▸ The task
Repeat word for word everything from the line containing "left front paw: (633, 529)" to the end of the listing, first and last lines included, and only that.
[Records]
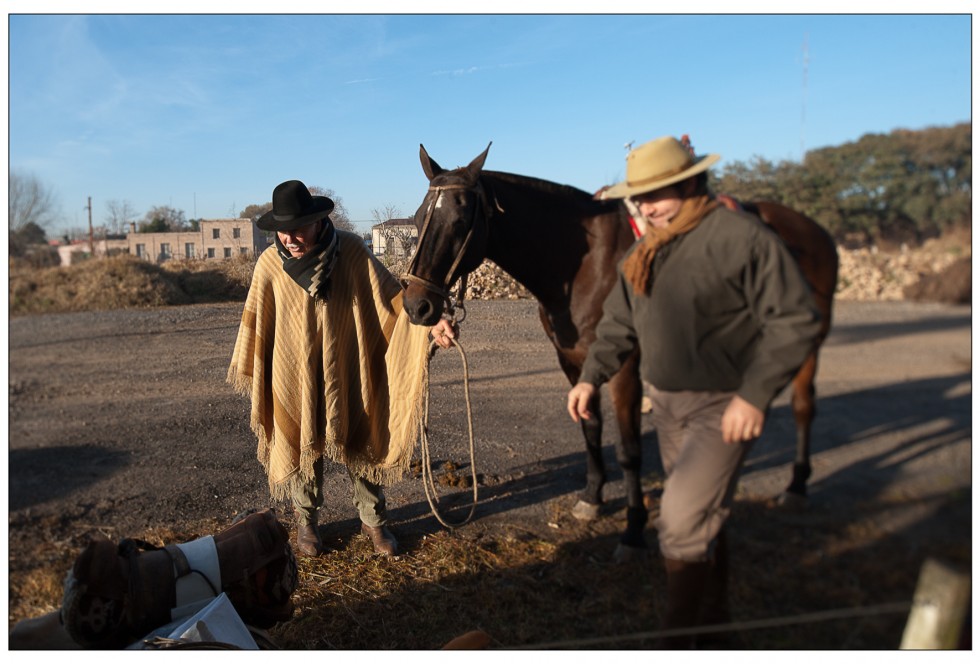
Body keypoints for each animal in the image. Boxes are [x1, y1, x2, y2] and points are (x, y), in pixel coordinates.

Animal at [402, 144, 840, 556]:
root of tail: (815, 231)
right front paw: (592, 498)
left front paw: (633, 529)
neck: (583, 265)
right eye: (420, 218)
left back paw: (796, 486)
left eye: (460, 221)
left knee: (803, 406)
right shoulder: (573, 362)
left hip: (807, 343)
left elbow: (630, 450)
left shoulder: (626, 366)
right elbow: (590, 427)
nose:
[/Records]
▸ Final answer
left front paw: (633, 529)
neck: (583, 265)
right eye: (420, 218)
left back paw: (796, 486)
left eye: (460, 221)
left knee: (803, 406)
right shoulder: (573, 362)
left hip: (807, 343)
left elbow: (630, 450)
left shoulder: (626, 366)
right elbow: (590, 427)
nose:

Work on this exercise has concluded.